El presidente se baja de un salto, saca el fuete de una bota y poniéndoselo a Natareno en el bigote, más que preguntar, le intimida con una pregunta inesperada.

—¡La contraseña, sargento! ¡Vamos, rápido, la contraseña del día!

Natareno sabe la contraseña, pero se le ha ido el santo al cielo. Es la primera vez que tiene ante sí al presidente. Nunca ha visto de cerca su rostro ni ha oído su voz, pues, hasta hace pocos días, había estado destinado en el Fuerte de Matamoros. La única imagen de don Rufino que conoce es el grabado que preside los despachos de los oficiales.

—\Viva Barrios\
¡Viva la Reforma).
—alcanza finalmente a decir.

—¿Y por qué nadie me la ha pedido?

El sargento hace un gesto de resignación. No hay manera de que la gente entienda, empieza a decir, pero, antes de que pueda hilvanar una respuesta razonada, el presidente le vuelve a aturullar con otra pregunta.

—¿Y dónde está el oficial de guardia?

—No lo sé, no lo sé... —dice Natareno con expresión rendida, ante el inminente descenso de la fusta sobre su cabeza.

—¿Cómo que no lo sabes?

—No, señor presidente. Se fue, hace un ratito, con mi general Cuevas y toda la gente que había aquí.

El mandatario baja el fuete, lo que alivia a Natareno, cuya mirada desciende a la altura de las botas de don Rufino, unas botas nuevas, brillantes, recién untadas de grasa y con un ribete negro en la parte superior.

—¿Quiere decir que estás solo?

Natareno adopta una sonrisa de suficiencia.

—No, señor presidente.

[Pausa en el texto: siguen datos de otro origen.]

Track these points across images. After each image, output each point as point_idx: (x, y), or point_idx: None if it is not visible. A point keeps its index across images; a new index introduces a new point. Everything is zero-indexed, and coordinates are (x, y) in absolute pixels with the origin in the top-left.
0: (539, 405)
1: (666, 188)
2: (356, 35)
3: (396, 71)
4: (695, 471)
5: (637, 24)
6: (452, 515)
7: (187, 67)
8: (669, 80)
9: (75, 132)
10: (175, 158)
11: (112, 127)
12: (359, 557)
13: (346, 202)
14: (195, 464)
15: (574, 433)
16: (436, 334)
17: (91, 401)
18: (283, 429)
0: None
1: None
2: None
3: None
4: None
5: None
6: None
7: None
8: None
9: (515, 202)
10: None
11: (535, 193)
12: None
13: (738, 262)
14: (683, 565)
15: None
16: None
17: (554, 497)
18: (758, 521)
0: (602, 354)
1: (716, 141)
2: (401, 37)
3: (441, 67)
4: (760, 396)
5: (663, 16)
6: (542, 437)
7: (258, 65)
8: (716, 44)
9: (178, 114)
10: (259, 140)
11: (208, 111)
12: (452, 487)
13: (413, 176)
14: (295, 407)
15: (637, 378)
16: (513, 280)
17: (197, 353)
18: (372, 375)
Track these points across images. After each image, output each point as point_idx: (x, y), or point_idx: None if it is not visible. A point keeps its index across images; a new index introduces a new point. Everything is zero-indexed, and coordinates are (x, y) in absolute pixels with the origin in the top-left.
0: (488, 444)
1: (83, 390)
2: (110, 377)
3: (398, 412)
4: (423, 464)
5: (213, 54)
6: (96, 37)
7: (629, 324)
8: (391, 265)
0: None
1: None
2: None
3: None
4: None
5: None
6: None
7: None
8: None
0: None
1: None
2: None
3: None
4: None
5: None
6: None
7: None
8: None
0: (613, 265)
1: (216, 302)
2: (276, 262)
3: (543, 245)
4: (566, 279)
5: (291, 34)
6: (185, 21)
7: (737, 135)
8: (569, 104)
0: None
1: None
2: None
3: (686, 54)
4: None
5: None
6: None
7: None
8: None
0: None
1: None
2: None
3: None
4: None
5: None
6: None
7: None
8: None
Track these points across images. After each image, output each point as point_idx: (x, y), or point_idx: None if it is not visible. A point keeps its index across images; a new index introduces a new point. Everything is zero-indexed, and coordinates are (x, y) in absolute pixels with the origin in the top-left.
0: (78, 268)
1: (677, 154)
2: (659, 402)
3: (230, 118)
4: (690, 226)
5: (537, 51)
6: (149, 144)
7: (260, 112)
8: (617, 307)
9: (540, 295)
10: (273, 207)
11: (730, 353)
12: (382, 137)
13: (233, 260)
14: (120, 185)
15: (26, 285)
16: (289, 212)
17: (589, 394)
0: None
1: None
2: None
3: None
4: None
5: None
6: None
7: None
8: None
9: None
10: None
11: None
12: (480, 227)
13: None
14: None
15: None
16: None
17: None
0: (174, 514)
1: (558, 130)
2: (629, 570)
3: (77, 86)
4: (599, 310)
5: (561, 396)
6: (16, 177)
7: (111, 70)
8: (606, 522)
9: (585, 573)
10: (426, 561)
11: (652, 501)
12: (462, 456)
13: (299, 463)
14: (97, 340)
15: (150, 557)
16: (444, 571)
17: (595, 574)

También está un pelotón.

El gobernante suelta una palabrota, aparta de un empujón a Natareno y se mete en el cuartelillo, seguido por cuatro de sus hombres.

Natareno cuenta rápidamente y repara que son seis caballos, además de la yegua de don Rufino.

Seis caballos para cinco hombres.

Pero no tiene tiempo para esclarecer el significado de la disparidad y corre tras el presidente quien, a grandes zancadas, se ha metido en el pasillo que conduce al patio cubierto donde se ofician las torturas y los interrogatorios.

Cuando el sargento llega a la altura del presidente, éste le pregunta sin mirarle:

—¿Cómo te llamas?

—Natareno, señor.

—Será Nazareno.

—No, señor. Natareno.

—N ombrecito...

Natareno escucha el comentario y sonríe. Ha oído que al señor presidente le hacen gracia ciertos nombres y eso le da tranquilidad y un indicio de que el mandatario, tal vez, haya cambiado de humor.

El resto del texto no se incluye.